I was thinking of writing something today in honor of Kim's birthday. I couldn't think of anything except the blog below, written 5 years ago while I was on the World Race. The original blog appeared here.
It all started with a simple question from our newest World Racer- Rusty Jackson. He had just finished running about 3 miles in the somewhat sweltering heat and humidity of Thailand. As is often the case among us "old guys" a workout like that will exacerbate all the old war wounds. Rusty was feeling his knees and in the course of conversation he asked, "Do you remember when you got old"? My first response was, "Yeah, when I started the World Race."
I wish I could have just left it at that.
Lying under the mosquito net in a Hill Tribe home later that night the question kept reverberating in my head. I do feel old.
OK, I''m not fishing for a bunch of "you're not old" comments from anyone, especially from my comment obsessed family. I'm just trying to express myself in the vein of my literary hero, Scott Molgard!
But I do remember getting old.
It happened the week I lost Kim. Everything changed. It sounds like a cliche, but part of me died with her. When times were good and we were having fun- I always felt alive.

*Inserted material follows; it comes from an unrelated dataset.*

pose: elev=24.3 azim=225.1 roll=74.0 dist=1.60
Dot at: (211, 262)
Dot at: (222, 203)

And young. Most people find it hard to believe, but there really were no bad times when we were together. At worst, there were "routine" times; but not bad.
I always felt alive being a Student Minister too. Thirteen years in one church and I was dang good at it! But even that ceased to bring life after Kim died. Almost immediately I started feeling too old and tired and out of touch.
I thought taking Life to the Nations would bring me back to life. It has at points. But mostly I feel like I'm 7+ months into this thing and I'm wondering where and when I'm going to find life. I know who I am in Christ. I'm "awake" to who I am in the Kingdom. I know better than live in the trap of finding my identity in what I do (a Student Minister or Missionary). .
I think I'm headed for a crisis of faith. When the Race started I didn't care about what happened afterwards, but now that the time is drawing near, well, I can't help but think of it. I don't have enough money to be a bum forever. Part of me wants to go home and build a cool little house and pursue the "dream". Part of me wants to go to Ukraine or Croatia or even maybe back here and raise orphans and churches. Part of me is scared to death of that kind of commitment and the work it will take to learn a language. But here I am not getting younger. I've been preaching for a while now three of the most important things are: Love Extravagantly, Live Regretlessly, and Long for Jesus. I really don't want to go through life having a bunch of regrets (leaving my songs unsung as Seth Barnes put it). I almost feel like I've passed the point of no return for some of those things though. If I were remarried and had a kid right now I'd be pushing 60 when he/she finished school! So I want to fly airplanes (but I don't know when I would ever actually use that skill), I want to jump from a plane (that shouldn't be too difficult), I want to have a family, and I want to make a difference in kids' lives.
I've learned all of that and more this year (most of it I already knew) but I haven't figured out yet what to do about it. Or have I and I'm just scared to follow through?
Give me some grace if you feel like I'm whining. I started this blog while I was with LO/Nessa last week and I finished it today- August 19. Today would have been Kim's 36th birthday.